Overall, the capability of neuropeptides to modulate the output of circuits through sensitization or inhibition of target neurons is a common theme to emerge from these studies (Chalasani et al., 2010). A neuropeptide can endow a circuit with flexibility by modulating the response profile of discrete neurons (Chen et al., 2017; Vollmer et al., 2016). Such a mechanism can provide an explanation of how an animal can exhibit two divergent behavioural responses to the same sensory stimulus depending on the context in which the stimulus is perceived.

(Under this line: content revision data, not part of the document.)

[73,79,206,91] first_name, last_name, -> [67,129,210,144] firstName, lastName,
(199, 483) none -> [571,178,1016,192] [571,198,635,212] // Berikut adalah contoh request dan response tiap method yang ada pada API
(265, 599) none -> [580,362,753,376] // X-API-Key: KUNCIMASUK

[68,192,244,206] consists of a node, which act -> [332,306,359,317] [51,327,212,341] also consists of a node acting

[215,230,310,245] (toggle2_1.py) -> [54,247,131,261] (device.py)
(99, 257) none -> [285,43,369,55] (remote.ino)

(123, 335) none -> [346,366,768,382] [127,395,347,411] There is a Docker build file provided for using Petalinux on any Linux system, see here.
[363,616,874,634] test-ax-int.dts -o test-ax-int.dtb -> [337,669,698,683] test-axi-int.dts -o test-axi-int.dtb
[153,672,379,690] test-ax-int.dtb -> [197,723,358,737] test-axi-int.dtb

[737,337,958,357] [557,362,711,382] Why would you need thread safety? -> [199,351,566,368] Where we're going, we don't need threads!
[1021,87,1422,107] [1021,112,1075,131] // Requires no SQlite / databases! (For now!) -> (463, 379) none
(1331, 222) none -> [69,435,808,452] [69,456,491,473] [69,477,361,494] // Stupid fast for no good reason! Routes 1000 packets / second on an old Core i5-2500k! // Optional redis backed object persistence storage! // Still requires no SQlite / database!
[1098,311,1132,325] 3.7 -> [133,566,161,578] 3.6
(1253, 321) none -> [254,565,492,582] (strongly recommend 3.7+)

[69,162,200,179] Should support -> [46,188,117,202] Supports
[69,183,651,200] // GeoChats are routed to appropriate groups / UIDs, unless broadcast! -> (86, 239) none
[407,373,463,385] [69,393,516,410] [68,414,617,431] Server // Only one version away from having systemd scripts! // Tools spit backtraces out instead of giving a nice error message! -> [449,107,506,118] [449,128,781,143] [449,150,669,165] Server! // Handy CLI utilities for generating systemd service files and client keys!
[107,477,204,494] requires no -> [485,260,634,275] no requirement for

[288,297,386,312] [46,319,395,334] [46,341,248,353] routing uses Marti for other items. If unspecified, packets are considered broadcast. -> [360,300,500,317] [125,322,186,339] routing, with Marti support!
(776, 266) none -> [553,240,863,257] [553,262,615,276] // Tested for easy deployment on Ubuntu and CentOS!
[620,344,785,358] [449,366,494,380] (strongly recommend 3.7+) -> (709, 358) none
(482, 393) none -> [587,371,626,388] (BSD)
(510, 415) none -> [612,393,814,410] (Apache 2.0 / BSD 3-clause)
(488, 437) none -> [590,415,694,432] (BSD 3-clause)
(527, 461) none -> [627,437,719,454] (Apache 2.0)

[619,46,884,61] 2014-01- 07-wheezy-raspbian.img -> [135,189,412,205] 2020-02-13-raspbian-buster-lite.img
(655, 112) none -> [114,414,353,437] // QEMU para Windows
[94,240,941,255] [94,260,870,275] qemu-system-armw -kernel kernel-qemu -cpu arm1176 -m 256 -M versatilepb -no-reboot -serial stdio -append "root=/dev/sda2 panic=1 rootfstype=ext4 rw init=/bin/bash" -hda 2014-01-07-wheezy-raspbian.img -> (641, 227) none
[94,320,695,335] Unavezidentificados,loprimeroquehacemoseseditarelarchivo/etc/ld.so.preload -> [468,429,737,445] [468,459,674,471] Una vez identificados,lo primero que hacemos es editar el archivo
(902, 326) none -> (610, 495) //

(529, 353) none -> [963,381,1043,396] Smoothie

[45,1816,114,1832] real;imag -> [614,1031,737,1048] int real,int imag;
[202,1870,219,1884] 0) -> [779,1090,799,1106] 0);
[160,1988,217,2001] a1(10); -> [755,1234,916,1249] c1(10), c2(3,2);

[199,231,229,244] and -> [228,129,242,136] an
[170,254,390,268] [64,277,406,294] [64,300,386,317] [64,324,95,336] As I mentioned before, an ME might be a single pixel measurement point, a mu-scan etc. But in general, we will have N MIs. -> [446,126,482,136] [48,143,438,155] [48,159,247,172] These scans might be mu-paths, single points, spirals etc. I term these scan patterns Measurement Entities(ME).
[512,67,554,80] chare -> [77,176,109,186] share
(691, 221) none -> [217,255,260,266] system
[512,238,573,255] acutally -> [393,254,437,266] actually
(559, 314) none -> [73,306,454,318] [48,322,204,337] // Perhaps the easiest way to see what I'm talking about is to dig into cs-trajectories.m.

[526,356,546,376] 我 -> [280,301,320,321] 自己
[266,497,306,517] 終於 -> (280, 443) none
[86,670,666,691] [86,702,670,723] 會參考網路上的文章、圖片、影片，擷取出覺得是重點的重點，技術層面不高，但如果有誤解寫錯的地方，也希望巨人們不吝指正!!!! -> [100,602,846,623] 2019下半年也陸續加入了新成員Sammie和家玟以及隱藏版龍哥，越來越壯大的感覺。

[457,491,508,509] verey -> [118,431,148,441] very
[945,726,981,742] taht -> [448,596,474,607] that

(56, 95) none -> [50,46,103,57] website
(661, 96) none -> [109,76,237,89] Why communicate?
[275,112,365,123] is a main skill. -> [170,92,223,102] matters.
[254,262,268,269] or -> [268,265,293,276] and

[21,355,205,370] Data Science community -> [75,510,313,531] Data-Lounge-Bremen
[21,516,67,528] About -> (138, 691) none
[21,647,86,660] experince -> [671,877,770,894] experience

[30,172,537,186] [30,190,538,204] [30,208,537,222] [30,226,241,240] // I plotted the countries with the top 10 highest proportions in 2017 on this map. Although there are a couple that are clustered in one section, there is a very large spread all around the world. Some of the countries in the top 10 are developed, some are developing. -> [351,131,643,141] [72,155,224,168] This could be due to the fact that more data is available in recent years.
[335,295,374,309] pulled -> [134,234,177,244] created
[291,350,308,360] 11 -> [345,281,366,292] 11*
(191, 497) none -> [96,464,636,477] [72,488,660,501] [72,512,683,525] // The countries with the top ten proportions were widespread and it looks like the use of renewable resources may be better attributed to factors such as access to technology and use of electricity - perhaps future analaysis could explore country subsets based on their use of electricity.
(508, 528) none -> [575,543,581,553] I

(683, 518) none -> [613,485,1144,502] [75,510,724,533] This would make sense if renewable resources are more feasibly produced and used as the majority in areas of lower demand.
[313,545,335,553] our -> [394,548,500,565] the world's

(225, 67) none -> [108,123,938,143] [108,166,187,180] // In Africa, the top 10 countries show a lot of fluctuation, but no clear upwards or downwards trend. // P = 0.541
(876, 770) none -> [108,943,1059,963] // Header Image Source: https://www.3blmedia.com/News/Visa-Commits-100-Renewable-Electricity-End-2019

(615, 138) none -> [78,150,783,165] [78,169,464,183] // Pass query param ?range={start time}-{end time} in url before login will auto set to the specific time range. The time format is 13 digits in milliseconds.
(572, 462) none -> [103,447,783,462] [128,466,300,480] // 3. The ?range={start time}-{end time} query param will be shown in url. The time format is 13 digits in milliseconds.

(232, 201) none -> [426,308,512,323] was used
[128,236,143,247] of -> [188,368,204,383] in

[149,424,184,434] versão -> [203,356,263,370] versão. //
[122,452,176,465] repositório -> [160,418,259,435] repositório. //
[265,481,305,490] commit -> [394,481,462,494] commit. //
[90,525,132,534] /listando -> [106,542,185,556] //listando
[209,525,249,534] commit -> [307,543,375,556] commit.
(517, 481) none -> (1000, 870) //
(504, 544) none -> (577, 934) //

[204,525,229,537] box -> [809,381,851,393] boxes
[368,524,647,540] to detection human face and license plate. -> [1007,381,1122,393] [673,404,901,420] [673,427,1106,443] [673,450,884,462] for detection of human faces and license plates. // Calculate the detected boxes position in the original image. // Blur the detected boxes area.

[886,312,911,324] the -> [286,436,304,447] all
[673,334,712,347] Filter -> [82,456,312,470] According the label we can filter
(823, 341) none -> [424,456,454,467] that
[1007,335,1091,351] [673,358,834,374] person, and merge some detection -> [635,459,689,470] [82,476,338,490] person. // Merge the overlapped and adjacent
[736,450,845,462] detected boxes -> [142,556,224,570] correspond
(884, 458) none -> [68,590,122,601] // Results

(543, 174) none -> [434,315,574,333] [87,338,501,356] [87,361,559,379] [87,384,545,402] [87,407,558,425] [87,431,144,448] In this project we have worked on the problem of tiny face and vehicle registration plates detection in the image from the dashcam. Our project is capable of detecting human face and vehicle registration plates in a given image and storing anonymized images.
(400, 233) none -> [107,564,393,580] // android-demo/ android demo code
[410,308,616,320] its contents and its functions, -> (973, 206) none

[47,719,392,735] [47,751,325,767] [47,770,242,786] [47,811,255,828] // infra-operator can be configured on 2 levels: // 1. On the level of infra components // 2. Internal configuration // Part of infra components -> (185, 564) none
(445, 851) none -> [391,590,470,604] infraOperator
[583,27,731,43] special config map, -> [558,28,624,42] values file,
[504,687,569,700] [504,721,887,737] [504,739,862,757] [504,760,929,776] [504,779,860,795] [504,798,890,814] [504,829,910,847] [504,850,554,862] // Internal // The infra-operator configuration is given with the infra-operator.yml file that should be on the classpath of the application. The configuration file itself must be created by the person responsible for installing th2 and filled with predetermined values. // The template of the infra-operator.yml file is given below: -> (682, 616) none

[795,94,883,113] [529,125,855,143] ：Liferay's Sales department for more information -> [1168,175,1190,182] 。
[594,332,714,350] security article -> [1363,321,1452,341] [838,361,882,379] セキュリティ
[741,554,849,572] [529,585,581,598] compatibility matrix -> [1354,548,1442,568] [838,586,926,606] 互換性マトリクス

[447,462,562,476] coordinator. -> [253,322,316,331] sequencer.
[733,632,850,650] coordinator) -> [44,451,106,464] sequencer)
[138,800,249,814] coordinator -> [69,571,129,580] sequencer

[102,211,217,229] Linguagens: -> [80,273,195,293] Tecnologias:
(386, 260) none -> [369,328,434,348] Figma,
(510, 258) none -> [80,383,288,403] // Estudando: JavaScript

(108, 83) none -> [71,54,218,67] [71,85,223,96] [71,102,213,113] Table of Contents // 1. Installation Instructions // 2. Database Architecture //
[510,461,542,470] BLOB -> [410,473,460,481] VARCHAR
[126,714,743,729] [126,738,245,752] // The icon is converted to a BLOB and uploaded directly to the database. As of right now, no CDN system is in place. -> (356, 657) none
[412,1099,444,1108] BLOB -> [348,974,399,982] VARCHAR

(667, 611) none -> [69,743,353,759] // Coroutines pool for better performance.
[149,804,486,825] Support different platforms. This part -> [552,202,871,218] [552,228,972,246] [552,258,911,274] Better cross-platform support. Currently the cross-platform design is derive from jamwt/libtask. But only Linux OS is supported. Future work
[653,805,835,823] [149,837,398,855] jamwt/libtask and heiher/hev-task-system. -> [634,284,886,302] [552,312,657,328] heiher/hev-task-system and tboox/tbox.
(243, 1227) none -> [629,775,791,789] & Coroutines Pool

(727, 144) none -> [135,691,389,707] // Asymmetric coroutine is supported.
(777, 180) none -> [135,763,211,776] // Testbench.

Refined neuropeptidomic approaches (DeLaney et al., 2017) are expected to make important contributions in the future. The systematic identification of neuropeptide variants will, for example, facilitate pairing of ligands with their cognate receptors (Bauknecht and Jékely, 2015) and provide the framework for functional interrogation of peptidergic networks. Future studies should also consider how differential sorting of distinct neuropeptides within a given neuron can be regulated in a state-dependent manner, and how this might influence their co-release. A major future challenge is to develop concepts and tools to dissect multi-peptide signalling processes and synergistic actions of peptides in the nervous system

The benefit from understanding peptidergic signalling is under-realized: whereas the success of the opioid analgesics exemplifies the clinical importance of neuropeptides in nociception and pain, there are many other clinical situations where neuropeptides have a role and have yet to be adequately exploited. Neuropeptides also have the potential to provide new tools for pest and parasite control (Holden-Dye and Walker, 2014; McVeigh et al., 2012; Terhzaz et al., 2017).

The investigations reviewed here show that neuropeptides are intimately involved in the capability of animals to exhibit behavioural flexibility. This includes multi-channel convergent and divergent signalling, across both long and short distances, in a transient or sustained manner. These themes appear to be played out across the animal phyla, from the simplest to the most complex.